Work instruction:
Copy out the source text from all of the data below, word for word, and leave the images out of your answer.

====== Supplied material ======

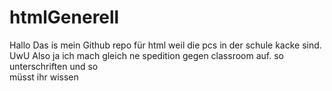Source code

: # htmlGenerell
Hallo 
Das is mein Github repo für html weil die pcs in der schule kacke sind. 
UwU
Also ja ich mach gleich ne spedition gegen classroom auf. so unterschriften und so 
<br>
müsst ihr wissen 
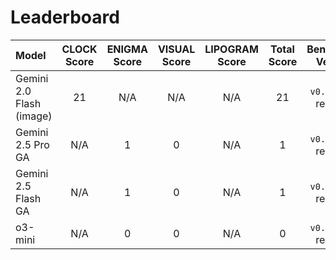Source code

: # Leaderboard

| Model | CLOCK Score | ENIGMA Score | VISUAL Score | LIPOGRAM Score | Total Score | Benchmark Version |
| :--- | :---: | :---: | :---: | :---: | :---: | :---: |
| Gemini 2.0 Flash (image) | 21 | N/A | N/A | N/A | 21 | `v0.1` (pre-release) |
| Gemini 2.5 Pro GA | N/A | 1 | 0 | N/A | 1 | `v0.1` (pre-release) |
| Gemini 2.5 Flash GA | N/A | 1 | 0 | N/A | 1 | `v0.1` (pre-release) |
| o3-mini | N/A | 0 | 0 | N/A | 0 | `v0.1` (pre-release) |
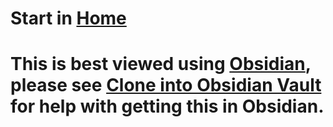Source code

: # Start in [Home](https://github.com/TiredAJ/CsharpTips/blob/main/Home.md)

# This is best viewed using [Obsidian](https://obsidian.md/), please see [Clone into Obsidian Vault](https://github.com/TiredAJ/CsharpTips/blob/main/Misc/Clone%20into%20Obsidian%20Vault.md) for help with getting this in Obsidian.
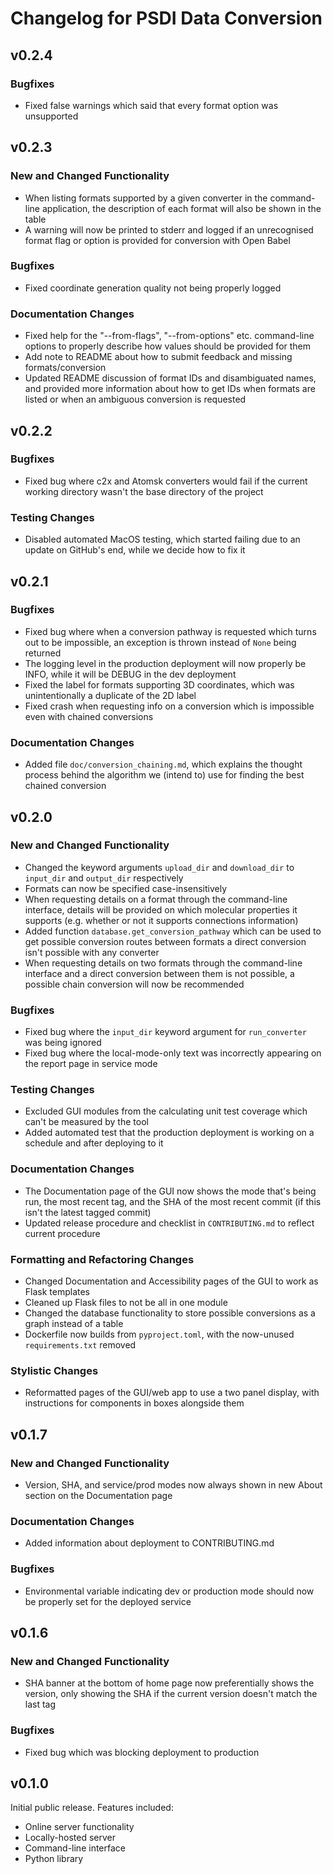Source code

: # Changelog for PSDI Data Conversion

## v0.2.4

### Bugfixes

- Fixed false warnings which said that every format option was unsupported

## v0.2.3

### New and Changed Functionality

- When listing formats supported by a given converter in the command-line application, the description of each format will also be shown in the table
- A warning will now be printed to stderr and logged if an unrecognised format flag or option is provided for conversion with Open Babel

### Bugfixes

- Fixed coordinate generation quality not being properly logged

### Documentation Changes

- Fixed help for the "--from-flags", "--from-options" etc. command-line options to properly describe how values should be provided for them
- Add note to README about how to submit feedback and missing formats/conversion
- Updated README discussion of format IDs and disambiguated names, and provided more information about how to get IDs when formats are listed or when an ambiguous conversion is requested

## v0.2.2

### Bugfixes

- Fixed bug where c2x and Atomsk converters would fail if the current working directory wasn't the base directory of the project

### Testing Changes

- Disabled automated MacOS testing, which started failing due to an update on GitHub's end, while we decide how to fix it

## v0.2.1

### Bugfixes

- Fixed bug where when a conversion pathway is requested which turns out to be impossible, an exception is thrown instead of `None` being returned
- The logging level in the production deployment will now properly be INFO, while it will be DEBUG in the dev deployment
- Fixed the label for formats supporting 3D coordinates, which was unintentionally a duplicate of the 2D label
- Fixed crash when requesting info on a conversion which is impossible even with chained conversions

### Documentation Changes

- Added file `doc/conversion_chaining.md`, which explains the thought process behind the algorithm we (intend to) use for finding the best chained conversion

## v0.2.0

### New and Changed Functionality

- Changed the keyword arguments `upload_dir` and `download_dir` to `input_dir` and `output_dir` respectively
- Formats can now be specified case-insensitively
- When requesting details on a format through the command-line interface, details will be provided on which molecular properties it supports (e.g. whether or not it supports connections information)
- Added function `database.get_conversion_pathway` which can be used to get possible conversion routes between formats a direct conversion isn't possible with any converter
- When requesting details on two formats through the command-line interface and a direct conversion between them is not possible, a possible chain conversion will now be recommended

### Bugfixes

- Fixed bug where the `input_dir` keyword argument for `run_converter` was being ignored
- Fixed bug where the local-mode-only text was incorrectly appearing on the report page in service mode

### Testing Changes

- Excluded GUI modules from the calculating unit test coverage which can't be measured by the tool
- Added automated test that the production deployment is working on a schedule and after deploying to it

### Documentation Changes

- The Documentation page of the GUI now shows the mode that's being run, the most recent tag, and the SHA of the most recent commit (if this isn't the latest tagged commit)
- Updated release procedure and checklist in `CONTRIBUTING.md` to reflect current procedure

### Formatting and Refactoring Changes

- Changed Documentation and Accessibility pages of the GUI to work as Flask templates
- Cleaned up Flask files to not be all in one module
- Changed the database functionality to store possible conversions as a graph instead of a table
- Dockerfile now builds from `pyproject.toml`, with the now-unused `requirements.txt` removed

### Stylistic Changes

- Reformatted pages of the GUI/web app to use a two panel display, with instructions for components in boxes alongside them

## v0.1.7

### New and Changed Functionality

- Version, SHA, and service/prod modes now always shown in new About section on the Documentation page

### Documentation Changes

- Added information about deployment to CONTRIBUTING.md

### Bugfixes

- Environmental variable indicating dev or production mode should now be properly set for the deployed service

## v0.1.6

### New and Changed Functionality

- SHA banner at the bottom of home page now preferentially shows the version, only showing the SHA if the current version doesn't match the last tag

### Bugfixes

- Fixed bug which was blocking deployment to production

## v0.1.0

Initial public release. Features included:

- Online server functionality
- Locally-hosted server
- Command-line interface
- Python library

======

Response to the task:
Source code

: # htmlGenerell
Hallo 
Das is mein Github repo für html weil die pcs in der schule kacke sind. 
UwU
Also ja ich mach gleich ne spedition gegen classroom auf. so unterschriften und so 
<br>
müsst ihr wissen 
Source code

: # Leaderboard

| Model | CLOCK Score | ENIGMA Score | VISUAL Score | LIPOGRAM Score | Total Score | Benchmark Version |
| :--- | :---: | :---: | :---: | :---: | :---: | :---: |
| Gemini 2.0 Flash (image) | 21 | N/A | N/A | N/A | 21 | `v0.1` (pre-release) |
| Gemini 2.5 Pro GA | N/A | 1 | 0 | N/A | 1 | `v0.1` (pre-release) |
| Gemini 2.5 Flash GA | N/A | 1 | 0 | N/A | 1 | `v0.1` (pre-release) |
| o3-mini | N/A | 0 | 0 | N/A | 0 | `v0.1` (pre-release) |
Source code

: # Start in [Home](https://github.com/TiredAJ/CsharpTips/blob/main/Home.md)

# This is best viewed using [Obsidian](https://obsidian.md/), please see [Clone into Obsidian Vault](https://github.com/TiredAJ/CsharpTips/blob/main/Misc/Clone%20into%20Obsidian%20Vault.md) for help with getting this in Obsidian.
Source code

: # Changelog for PSDI Data Conversion

## v0.2.4

### Bugfixes

- Fixed false warnings which said that every format option was unsupported

## v0.2.3

### New and Changed Functionality

- When listing formats supported by a given converter in the command-line application, the description of each format will also be shown in the table
- A warning will now be printed to stderr and logged if an unrecognised format flag or option is provided for conversion with Open Babel

### Bugfixes

- Fixed coordinate generation quality not being properly logged

### Documentation Changes

- Fixed help for the "--from-flags", "--from-options" etc. command-line options to properly describe how values should be provided for them
- Add note to README about how to submit feedback and missing formats/conversion
- Updated README discussion of format IDs and disambiguated names, and provided more information about how to get IDs when formats are listed or when an ambiguous conversion is requested

## v0.2.2

### Bugfixes

- Fixed bug where c2x and Atomsk converters would fail if the current working directory wasn't the base directory of the project

### Testing Changes

- Disabled automated MacOS testing, which started failing due to an update on GitHub's end, while we decide how to fix it

## v0.2.1

### Bugfixes

- Fixed bug where when a conversion pathway is requested which turns out to be impossible, an exception is thrown instead of `None` being returned
- The logging level in the production deployment will now properly be INFO, while it will be DEBUG in the dev deployment
- Fixed the label for formats supporting 3D coordinates, which was unintentionally a duplicate of the 2D label
- Fixed crash when requesting info on a conversion which is impossible even with chained conversions

### Documentation Changes

- Added file `doc/conversion_chaining.md`, which explains the thought process behind the algorithm we (intend to) use for finding the best chained conversion

## v0.2.0

### New and Changed Functionality

- Changed the keyword arguments `upload_dir` and `download_dir` to `input_dir` and `output_dir` respectively
- Formats can now be specified case-insensitively
- When requesting details on a format through the command-line interface, details will be provided on which molecular properties it supports (e.g. whether or not it supports connections information)
- Added function `database.get_conversion_pathway` which can be used to get possible conversion routes between formats a direct conversion isn't possible with any converter
- When requesting details on two formats through the command-line interface and a direct conversion between them is not possible, a possible chain conversion will now be recommended

### Bugfixes

- Fixed bug where the `input_dir` keyword argument for `run_converter` was being ignored
- Fixed bug where the local-mode-only text was incorrectly appearing on the report page in service mode

### Testing Changes

- Excluded GUI modules from the calculating unit test coverage which can't be measured by the tool
- Added automated test that the production deployment is working on a schedule and after deploying to it

### Documentation Changes

- The Documentation page of the GUI now shows the mode that's being run, the most recent tag, and the SHA of the most recent commit (if this isn't the latest tagged commit)
- Updated release procedure and checklist in `CONTRIBUTING.md` to reflect current procedure

### Formatting and Refactoring Changes

- Changed Documentation and Accessibility pages of the GUI to work as Flask templates
- Cleaned up Flask files to not be all in one module
- Changed the database functionality to store possible conversions as a graph instead of a table
- Dockerfile now builds from `pyproject.toml`, with the now-unused `requirements.txt` removed

### Stylistic Changes

- Reformatted pages of the GUI/web app to use a two panel display, with instructions for components in boxes alongside them

## v0.1.7

### New and Changed Functionality

- Version, SHA, and service/prod modes now always shown in new About section on the Documentation page

### Documentation Changes

- Added information about deployment to CONTRIBUTING.md

### Bugfixes

- Environmental variable indicating dev or production mode should now be properly set for the deployed service

## v0.1.6

### New and Changed Functionality

- SHA banner at the bottom of home page now preferentially shows the version, only showing the SHA if the current version doesn't match the last tag

### Bugfixes

- Fixed bug which was blocking deployment to production

## v0.1.0

Initial public release. Features included:

- Online server functionality
- Locally-hosted server
- Command-line interface
- Python library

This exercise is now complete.